I know exactly how he feels. I might be the only person who does. I wonder if that’s the other reason they sent me with James. To help him with what he’s feeling. He was there for me when I went through it. That’s what I’m going to do for him.

“Hey.”

He looks up from the tablet.

“We need a plan.”

He nods absently.

“And a schedule. We’re going to work this problem—together, you and me, one day at a time. And we’re going to take some time off every day. Sound good?”

“Yeah. Sure.”

“First things first. We can’t change what happened back there. The truth is simple: you advanced the mission way beyond where any of us could have gotten without you. We’re ahead of the original mission schedule by months. And we found an artifact and learned a lot. We might have even gotten a sample of it. That’s incredible, given what we’re up against.”

His eyes meet mine. I know what he’s thinking.

“The Pax crew could still be out there,” I say. “We have to assume they are. And they’re counting on us.” I float closer to him. “They’re counting on us to get back to Earth and make a plan and come get them. Their survival is in our hands. We may be the only two people who know what happened to them.”

I can almost see him coming back to life, like a man in a coma waking up, re-entering the world, finding a reason to live again.

“You’re right,” he says.

“I’m glad you’ve finally admitted it.”

A smile tugs at the edges of his lips. “Don’t let it go to your head.”
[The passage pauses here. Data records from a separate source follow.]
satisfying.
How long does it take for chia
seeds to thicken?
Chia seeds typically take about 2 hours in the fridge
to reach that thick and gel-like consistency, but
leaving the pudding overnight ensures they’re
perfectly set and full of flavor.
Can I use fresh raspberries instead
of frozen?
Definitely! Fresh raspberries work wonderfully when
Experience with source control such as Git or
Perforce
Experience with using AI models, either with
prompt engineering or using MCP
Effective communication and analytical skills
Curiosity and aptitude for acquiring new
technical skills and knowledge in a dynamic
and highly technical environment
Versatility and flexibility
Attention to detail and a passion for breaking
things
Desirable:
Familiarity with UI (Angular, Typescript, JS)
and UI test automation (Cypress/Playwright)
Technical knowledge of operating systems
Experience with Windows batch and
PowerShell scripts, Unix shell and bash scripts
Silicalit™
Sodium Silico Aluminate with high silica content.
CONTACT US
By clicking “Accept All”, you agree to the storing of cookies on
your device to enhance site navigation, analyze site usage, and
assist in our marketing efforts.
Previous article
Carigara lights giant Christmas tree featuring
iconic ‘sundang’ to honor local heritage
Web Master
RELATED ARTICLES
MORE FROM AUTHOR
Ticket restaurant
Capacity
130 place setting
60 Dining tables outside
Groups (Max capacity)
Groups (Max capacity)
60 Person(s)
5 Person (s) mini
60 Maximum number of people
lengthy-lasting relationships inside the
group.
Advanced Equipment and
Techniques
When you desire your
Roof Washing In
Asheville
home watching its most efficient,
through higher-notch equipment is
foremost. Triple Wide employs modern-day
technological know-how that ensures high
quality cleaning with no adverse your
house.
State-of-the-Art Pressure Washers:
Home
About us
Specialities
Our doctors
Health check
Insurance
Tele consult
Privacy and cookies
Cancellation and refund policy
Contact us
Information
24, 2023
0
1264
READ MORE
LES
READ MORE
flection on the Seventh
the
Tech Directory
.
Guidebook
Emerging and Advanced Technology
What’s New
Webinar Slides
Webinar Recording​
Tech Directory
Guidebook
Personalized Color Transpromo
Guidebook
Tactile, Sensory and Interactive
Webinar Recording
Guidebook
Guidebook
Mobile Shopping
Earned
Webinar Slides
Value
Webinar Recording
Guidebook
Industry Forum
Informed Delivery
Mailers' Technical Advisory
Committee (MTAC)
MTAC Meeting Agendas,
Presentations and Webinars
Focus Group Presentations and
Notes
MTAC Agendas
“Wouldn’t dream of it.” I hold my hands out. “Let’s start with our biggest problem: how to safely land on Earth.”

“I’ve been thinking about that.” He crosses his arms. “I think the biggest danger is getting shot out of the sky.”

“Yeah, that feels like a big danger.”

“Indeed. As far as we know, Earth has no functioning orbital satellites. Unless they launched more while we were gone. Add to that the fact that we probably shouldn’t broadcast anything on our way to Earth. Silent running is still safest. The other artifact, Alpha—or whatever else is still out there—could pick up our transmissions.”

“So we’re going to look like an unidentified bogey heading toward Earth.”

“Yeah. And they’re not expecting us.”

“Harry’s message said we’d get control of this capsule when we reach Earth. How long will we have?”

“I checked the software. Roughly forty hours before touchdown. Ground-based telescopes will definitely pick us up before then. Nukes will have time to reach us before then.”

“The crew was betting Earth wouldn’t take us out.”

“Clearly,” James says quietly. “It’s a good bet. But we need to be prepared.”

“You think you can break Lina’s lockout?”

“Not a chance.”

“You have another plan?”

“The start of one.”

“Now we’re talking.”





James has ripped the inside of the module apart. It looks like a bomb went off in here. It’s also given us something important to do, which has taken his mind off the Pax. I’m glad for that—the distraction—and to have a problem to work on.

His plan is simple: a comm buoy. We’ll place the small broadcast satellite in the airlock and jettison it. Once it has drifted ten thousand miles from our vessel, it will start transmitting a signal to Earth, one that’ll get there long before we will. And if the artifact reacts to the transmission, it’ll destroy only the buoy—not us.